** THE TASK **
List every line in the records that contains the string "spaces", matching case exactly.

## BEGIN DATA SECTION

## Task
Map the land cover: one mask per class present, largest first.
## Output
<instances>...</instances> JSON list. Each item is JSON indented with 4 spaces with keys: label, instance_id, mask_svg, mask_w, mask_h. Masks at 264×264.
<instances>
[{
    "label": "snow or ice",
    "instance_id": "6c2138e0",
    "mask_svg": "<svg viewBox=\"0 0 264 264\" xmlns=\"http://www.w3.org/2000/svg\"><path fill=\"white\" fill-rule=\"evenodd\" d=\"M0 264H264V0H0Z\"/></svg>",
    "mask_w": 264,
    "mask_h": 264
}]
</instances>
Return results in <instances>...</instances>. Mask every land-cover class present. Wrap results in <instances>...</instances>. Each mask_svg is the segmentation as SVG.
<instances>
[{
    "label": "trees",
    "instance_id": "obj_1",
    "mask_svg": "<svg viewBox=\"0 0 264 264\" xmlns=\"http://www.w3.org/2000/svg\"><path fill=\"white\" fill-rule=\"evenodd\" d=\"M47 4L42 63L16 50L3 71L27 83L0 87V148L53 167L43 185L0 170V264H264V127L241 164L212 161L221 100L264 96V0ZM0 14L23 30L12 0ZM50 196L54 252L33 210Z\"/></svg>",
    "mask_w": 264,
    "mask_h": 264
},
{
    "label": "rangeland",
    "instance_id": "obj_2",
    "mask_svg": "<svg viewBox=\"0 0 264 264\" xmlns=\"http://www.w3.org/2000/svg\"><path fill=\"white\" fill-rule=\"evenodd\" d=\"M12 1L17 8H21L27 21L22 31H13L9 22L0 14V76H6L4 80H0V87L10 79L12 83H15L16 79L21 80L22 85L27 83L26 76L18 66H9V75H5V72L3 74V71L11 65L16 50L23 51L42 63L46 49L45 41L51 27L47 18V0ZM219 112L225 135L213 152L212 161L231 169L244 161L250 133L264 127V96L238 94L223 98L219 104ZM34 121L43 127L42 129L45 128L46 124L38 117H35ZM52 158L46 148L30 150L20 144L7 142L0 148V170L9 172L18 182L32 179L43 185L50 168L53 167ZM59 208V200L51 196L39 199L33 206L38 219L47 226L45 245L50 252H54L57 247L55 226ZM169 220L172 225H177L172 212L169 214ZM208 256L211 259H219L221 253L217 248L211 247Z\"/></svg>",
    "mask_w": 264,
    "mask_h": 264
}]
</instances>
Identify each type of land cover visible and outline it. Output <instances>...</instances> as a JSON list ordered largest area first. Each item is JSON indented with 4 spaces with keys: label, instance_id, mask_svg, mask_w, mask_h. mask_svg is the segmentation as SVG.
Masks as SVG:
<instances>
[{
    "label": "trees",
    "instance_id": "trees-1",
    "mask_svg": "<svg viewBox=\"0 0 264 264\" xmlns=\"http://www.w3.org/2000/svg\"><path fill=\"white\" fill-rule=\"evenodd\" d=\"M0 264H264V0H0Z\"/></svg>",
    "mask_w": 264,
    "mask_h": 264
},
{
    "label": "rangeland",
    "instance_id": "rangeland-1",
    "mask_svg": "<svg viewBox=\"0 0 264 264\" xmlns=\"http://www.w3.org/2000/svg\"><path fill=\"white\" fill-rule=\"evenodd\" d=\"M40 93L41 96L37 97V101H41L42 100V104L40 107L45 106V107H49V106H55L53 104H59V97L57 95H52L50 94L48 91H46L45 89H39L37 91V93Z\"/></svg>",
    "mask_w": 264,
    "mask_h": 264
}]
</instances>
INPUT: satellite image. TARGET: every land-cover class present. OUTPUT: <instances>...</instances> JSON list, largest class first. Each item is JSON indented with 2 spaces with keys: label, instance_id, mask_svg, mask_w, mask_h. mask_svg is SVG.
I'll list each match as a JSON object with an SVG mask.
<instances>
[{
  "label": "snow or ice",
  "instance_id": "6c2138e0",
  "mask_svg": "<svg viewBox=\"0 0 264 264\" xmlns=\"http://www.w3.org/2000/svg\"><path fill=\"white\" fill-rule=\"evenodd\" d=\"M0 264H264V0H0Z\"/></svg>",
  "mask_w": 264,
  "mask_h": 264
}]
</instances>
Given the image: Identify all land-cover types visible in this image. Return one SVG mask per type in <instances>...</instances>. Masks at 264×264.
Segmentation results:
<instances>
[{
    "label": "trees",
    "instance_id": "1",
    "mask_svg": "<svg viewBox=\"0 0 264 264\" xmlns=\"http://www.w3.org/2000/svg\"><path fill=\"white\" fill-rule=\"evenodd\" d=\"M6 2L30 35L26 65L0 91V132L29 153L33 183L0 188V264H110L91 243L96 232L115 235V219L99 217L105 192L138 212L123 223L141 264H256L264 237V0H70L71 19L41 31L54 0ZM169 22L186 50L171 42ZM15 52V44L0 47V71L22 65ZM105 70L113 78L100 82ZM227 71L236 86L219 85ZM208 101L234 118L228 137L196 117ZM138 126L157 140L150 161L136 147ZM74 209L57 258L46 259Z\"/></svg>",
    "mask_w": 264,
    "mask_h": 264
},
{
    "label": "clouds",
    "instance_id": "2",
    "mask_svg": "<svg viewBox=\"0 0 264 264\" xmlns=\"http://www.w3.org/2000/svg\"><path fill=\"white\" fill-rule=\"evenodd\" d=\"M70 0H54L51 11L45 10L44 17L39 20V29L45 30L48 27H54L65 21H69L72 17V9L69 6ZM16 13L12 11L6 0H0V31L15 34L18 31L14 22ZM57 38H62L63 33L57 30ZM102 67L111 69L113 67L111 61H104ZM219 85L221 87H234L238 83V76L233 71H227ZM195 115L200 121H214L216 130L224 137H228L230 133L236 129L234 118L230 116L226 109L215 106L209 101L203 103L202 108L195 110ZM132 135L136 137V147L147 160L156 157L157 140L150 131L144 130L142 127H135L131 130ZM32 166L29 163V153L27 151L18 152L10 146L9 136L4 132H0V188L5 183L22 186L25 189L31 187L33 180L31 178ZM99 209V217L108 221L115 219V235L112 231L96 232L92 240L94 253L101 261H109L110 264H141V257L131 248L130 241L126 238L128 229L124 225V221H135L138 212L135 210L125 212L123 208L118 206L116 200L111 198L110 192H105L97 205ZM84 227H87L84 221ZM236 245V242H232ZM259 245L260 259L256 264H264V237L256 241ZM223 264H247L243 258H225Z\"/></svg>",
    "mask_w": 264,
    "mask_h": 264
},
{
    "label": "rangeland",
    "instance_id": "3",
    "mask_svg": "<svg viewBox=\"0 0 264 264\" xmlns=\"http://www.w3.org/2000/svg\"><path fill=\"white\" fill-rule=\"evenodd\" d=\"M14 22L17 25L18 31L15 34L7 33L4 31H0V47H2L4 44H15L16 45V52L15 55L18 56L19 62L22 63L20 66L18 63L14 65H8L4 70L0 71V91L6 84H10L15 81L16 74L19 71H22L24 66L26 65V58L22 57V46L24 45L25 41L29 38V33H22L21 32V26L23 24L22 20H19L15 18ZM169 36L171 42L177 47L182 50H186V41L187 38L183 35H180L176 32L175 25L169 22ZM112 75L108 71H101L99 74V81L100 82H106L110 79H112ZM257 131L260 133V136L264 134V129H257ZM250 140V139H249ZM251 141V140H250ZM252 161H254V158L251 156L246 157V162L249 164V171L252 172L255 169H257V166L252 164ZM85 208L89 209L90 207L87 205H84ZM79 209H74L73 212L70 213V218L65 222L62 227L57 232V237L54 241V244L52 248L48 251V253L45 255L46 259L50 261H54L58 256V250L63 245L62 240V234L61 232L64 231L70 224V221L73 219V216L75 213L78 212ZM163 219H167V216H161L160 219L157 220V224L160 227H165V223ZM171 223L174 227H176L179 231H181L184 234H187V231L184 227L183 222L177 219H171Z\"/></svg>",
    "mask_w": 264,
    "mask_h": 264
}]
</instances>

## END DATA SECTION
## BEGIN DATA SECTION

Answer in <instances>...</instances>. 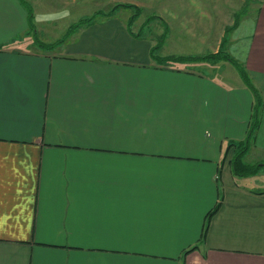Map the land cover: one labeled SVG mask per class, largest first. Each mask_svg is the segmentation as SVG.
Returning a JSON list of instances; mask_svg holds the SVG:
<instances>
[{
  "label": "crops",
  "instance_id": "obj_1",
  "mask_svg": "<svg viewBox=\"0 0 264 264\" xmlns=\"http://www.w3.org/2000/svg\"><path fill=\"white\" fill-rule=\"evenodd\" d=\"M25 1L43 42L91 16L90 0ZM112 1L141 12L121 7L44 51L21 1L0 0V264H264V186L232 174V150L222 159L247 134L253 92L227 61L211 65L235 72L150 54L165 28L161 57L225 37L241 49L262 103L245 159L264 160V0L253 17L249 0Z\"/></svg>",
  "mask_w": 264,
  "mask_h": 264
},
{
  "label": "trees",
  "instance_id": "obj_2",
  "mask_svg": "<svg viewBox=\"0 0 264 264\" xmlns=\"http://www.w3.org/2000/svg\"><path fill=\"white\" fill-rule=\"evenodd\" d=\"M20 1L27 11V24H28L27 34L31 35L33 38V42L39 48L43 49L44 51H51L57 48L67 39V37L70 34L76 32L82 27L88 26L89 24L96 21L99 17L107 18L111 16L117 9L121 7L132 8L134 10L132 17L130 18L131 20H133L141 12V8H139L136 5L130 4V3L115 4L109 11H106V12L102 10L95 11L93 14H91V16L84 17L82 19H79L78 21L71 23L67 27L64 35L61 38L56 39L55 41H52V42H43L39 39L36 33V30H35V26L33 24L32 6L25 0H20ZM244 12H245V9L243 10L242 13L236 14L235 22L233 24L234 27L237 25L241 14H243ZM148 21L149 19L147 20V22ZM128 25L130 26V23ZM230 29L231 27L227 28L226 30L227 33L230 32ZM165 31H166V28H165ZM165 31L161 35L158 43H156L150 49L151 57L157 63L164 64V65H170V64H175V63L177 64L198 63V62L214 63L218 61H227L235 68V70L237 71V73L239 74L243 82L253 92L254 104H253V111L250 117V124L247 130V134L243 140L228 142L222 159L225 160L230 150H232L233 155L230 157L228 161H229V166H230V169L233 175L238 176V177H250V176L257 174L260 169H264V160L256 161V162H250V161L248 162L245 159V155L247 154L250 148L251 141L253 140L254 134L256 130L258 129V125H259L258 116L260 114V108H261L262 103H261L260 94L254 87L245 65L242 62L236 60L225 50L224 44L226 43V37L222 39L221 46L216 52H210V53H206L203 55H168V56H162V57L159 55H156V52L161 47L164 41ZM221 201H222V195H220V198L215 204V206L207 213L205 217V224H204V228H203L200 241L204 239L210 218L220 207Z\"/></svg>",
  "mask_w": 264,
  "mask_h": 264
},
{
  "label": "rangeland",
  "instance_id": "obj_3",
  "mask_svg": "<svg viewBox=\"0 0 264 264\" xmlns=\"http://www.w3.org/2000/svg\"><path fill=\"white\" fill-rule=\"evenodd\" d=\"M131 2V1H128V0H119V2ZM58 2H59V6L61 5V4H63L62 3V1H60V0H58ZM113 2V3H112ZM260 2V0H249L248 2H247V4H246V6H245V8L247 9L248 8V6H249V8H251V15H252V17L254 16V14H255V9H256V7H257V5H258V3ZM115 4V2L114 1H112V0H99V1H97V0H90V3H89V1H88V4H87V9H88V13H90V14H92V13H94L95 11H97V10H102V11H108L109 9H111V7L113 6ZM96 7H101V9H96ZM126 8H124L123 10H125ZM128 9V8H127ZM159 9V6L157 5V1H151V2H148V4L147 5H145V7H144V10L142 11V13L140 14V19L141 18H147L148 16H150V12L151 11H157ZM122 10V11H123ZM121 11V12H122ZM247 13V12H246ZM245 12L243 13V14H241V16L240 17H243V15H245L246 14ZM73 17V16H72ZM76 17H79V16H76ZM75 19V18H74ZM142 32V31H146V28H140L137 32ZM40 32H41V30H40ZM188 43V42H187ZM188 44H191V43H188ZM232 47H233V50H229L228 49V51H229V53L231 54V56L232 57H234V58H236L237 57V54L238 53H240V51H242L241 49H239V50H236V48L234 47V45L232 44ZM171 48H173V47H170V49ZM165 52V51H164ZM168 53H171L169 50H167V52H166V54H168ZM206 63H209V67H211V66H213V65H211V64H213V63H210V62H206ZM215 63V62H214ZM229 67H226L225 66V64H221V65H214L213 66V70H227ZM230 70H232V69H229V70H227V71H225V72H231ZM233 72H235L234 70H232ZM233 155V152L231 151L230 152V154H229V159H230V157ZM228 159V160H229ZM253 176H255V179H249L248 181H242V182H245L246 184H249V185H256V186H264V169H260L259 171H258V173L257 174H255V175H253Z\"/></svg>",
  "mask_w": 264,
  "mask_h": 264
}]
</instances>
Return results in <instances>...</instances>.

## END DATA SECTION

** REPLY **
<instances>...</instances> JSON list. Each item is JSON indented with 4 spaces with keys: label, instance_id, mask_svg, mask_w, mask_h. Masks at 264×264.
Identify each type of land cover visible and outline it. Output <instances>...</instances> as a JSON list ordered largest area first. Each item is JSON indented with 4 spaces with keys: label, instance_id, mask_svg, mask_w, mask_h. mask_svg is the segmentation as SVG.
INPUT: satellite image. TARGET: every land-cover class present. OUTPUT: <instances>...</instances> JSON list, largest class first. Each item is JSON indented with 2 spaces with keys: label, instance_id, mask_svg, mask_w, mask_h. mask_svg is SVG.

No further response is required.